In response to that grim fact—and for the hot, hot media coverage—Tesla has gone the extra mile to prove that its sci-fi-sounding HVAC system really works. After humming through the smelliest environments in California's central valley, like cow pastures, bogs, and dumps, the Tesla came back to headquarters for a final test. In short, the company filled a giant balloon with pollutants, put a couple of engineers in gas masks, and waited to see if the car could clean the cabin air well enough for the engineers to unmask. The result? In under two minutes, the cabin was piney fresh.

Our takeaways:

1. Tesla has a giant balloon filled with artificially-produced farts, which may or may not be leftover from a freshman engineer hazing ritual.

2. Tesla owns at least two gas masks, and neither of them are attached to bongs.

3. The Tesla Models S and X will clean ambient air, so if you drive yours through Beijing the municipal government might give you the key to the city.

4. Tesla welcomes suggestions for improvement.
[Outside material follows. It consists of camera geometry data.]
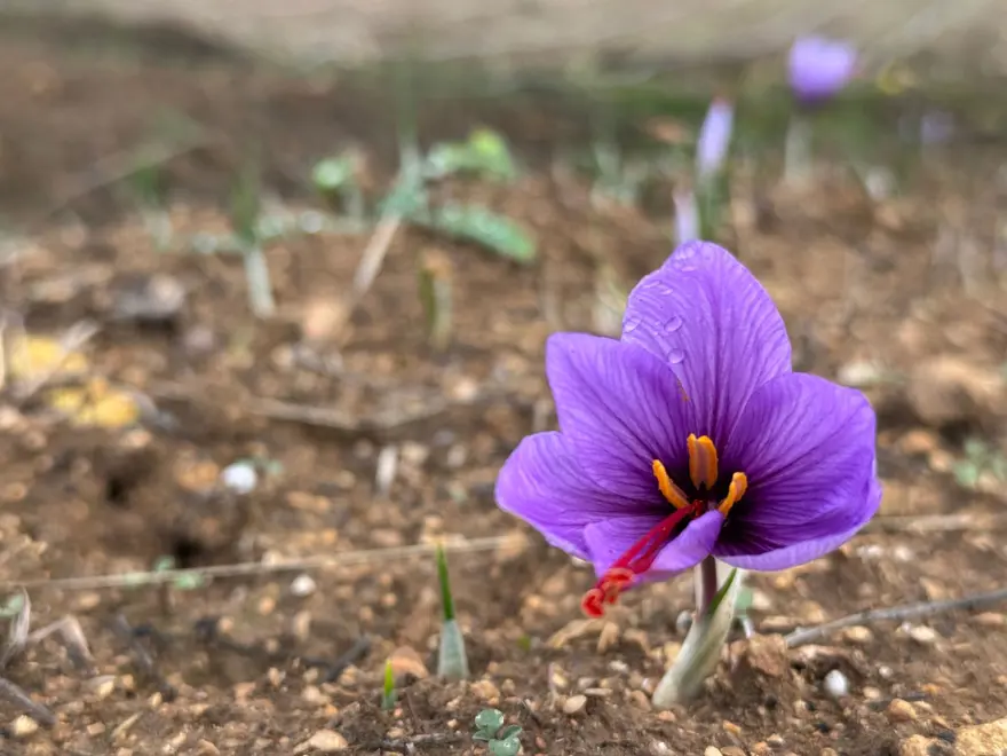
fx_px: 1396
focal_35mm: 48
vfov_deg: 30.3
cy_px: 378
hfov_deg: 39.7
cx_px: 504
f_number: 1.78
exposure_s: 1/672
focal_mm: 6.76
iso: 64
We'd try EMusk@TeslaMotors.com. That sounds right.

5. Tesla drove the Model X through a bog. It remains unconfirmed if the bog slog included logs, frogs, hogs, or fog.

6. We would like a Model X for the duration of allergy season. Claritin is expensive, tissues are abrasive, and it's no fun to have eyes so red that co-workers wonder if your lunch break was really all about lunch, maaaaan.